DOCUMENT EXTRACT:
----

The right script will take Singapore film far

The right script will take Singapore film far

Last week, I left an Imax cinema not fully understanding Interstellar but feeling inspired at the same time.

At the heart of the science-fiction movie is a moving story about the bond between father and daughter. I was overwhelmed by all the science - some real, some fiction - but I was blown away by the real emotions between parent and child.

A few days before watching the movie, I was asked by a journalist about how Singapore films could travel better.

Ah Boys To Men did well locally but did not travel. Ilo Ilo was sold to many countries but did not perform well in foreign markets. Is the subject matter of Singapore films such that audiences beyond our shores cannot fully understand them?

But Interstellar is proof you don't need to completely comprehend a film's subject matter. In fact, the subject in many films is incidental to the themes, characters or premise.

For the longest time, the weakest link in our local film industry has been attributed to our small market. While that is undeniable, it is, in many ways, not the point.

If we just focus on our small market, we will lose the plot. To me and many in the film industry who care to admit, our biggest problem has to be our lack of focus on the script.

Not enough resources and time have been given to this aspect of film-making. What constitutes a good script is subjective but there needs to be a certain reverence to it, because everything begins and ends with the script.

Our market is not mature, so funding has always been the primary focal point. There is almost this idea that if the money can be found, everything else can be resolved. This mentality has to change.

----

(Saved entries)
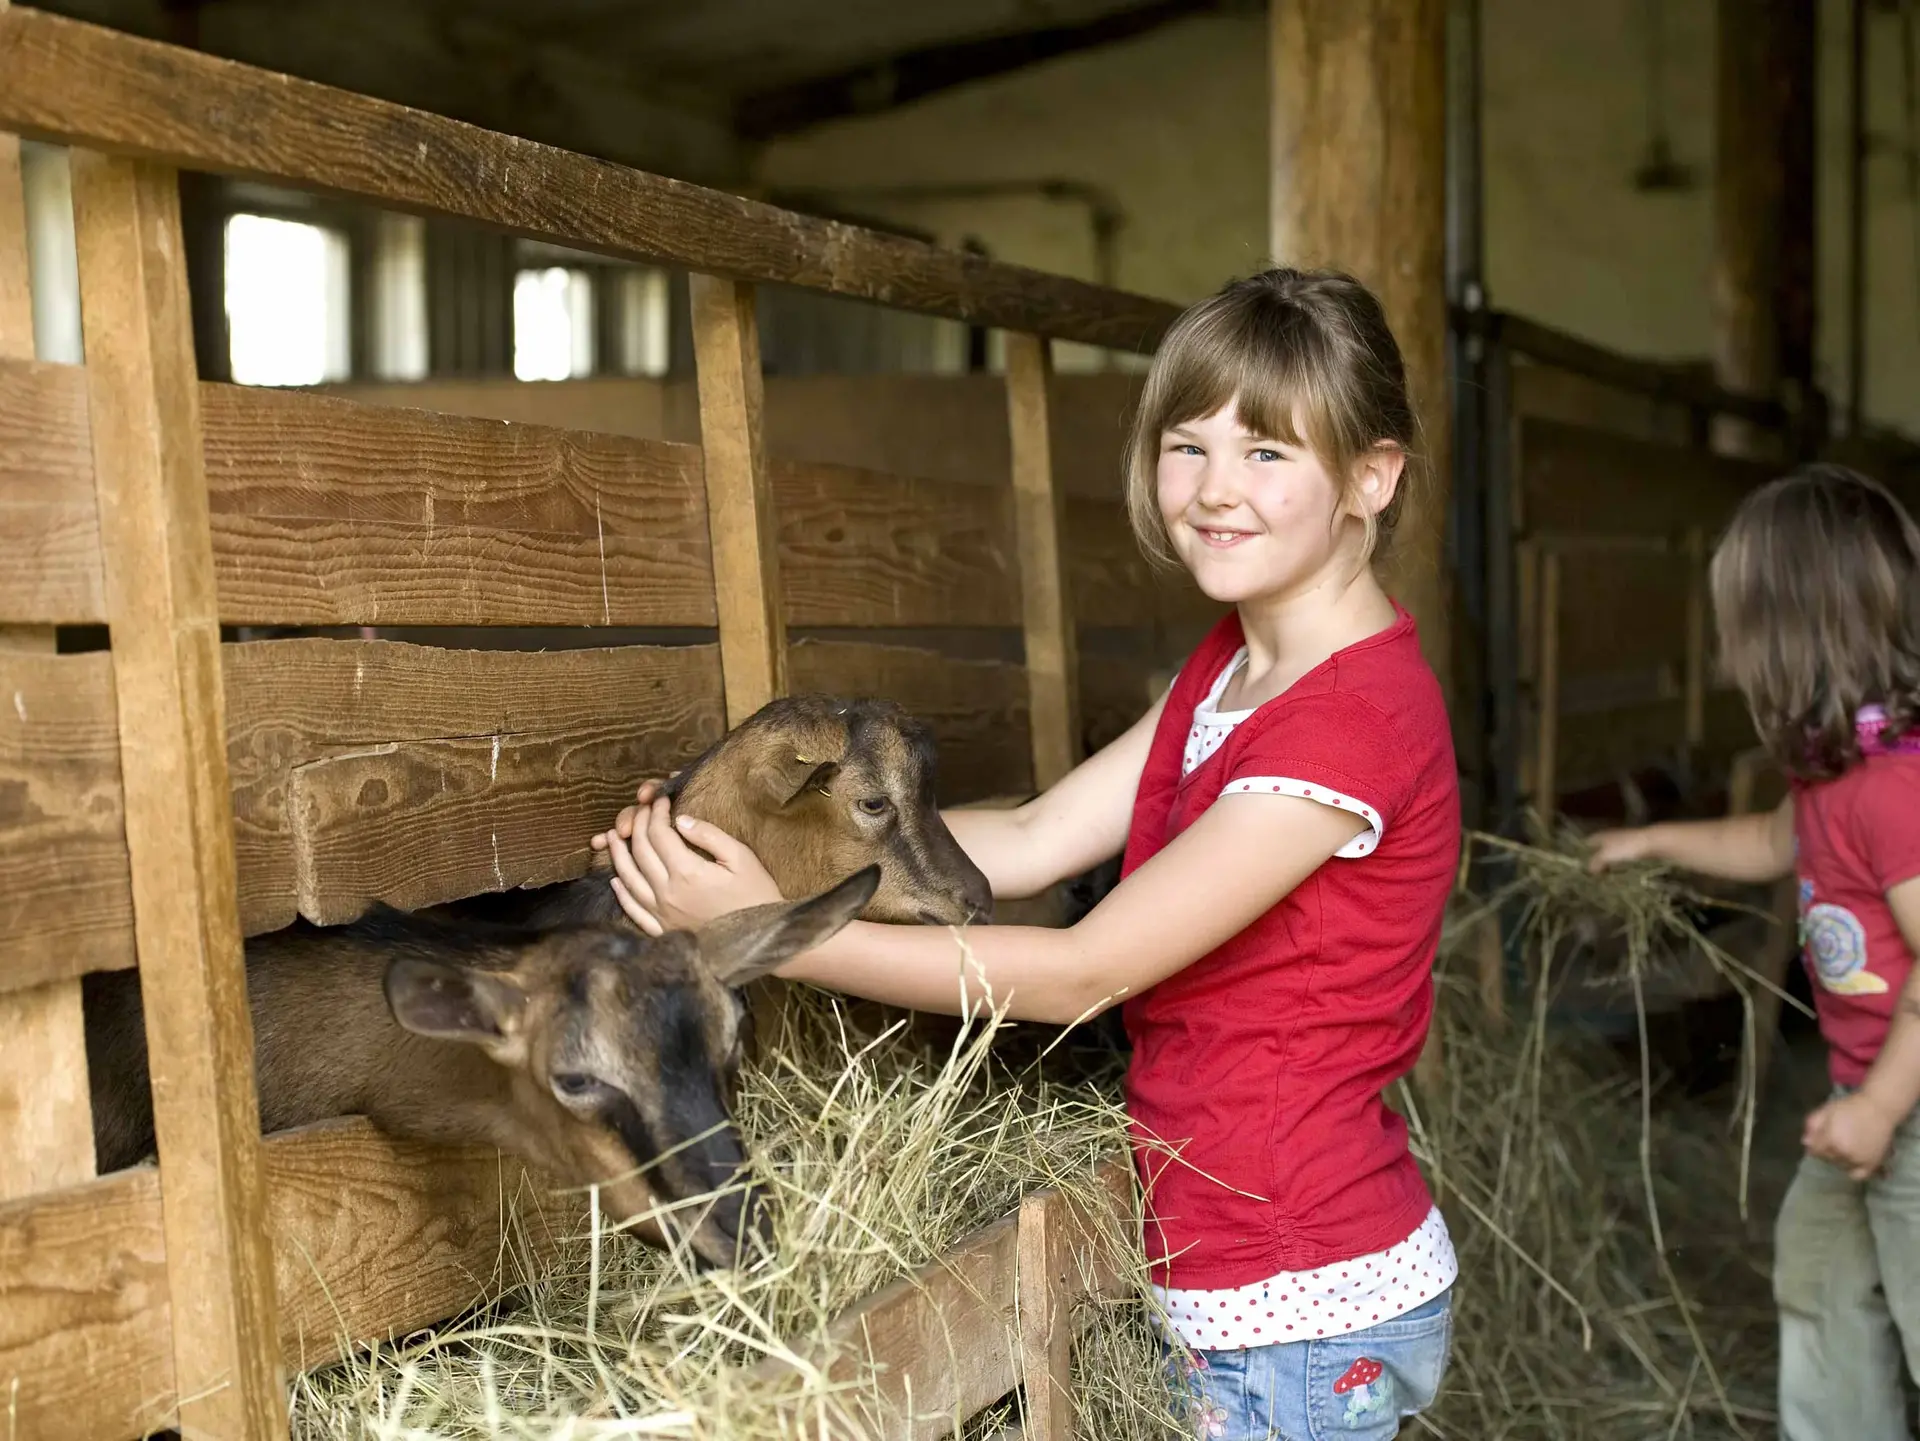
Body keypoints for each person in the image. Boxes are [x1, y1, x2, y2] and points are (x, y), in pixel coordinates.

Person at [593, 267, 1461, 1440]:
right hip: (1238, 1250)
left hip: (1293, 1283)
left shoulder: (1350, 721)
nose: (1213, 491)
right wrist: (733, 855)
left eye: (1267, 455)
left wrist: (781, 939)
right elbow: (1036, 834)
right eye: (1187, 445)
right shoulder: (1236, 667)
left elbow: (1085, 970)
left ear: (1371, 475)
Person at [1588, 464, 1920, 1441]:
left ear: (1794, 641)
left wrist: (1879, 1108)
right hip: (1870, 1107)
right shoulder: (1833, 774)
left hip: (1906, 1111)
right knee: (1817, 1271)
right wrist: (1653, 843)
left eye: (1739, 631)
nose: (1728, 656)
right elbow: (1773, 845)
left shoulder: (1893, 793)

----

USING THE INFORMATION:
• a. In the article on Singapore film, to what has the weakest link in the local film industry long been attributed?
• b. Write out the article on Singapore film from "A few days before" up to and including "not the point.".

EXERCISE RESULTS:
• a. To the small market.

• b.
A few days before watching the movie, I was asked by a journalist about how Singapore films could travel better.

Ah Boys To Men did well locally but did not travel. Ilo Ilo was sold to many countries but did not perform well in foreign markets. Is the subject matter of Singapore films such that audiences beyond our shores cannot fully understand them?

But Interstellar is proof you don't need to completely comprehend a film's subject matter. In fact, the subject in many films is incidental to the themes, characters or premise.

For the longest time, the weakest link in our local film industry has been attributed to our small market. While that is undeniable, it is, in many ways, not the point.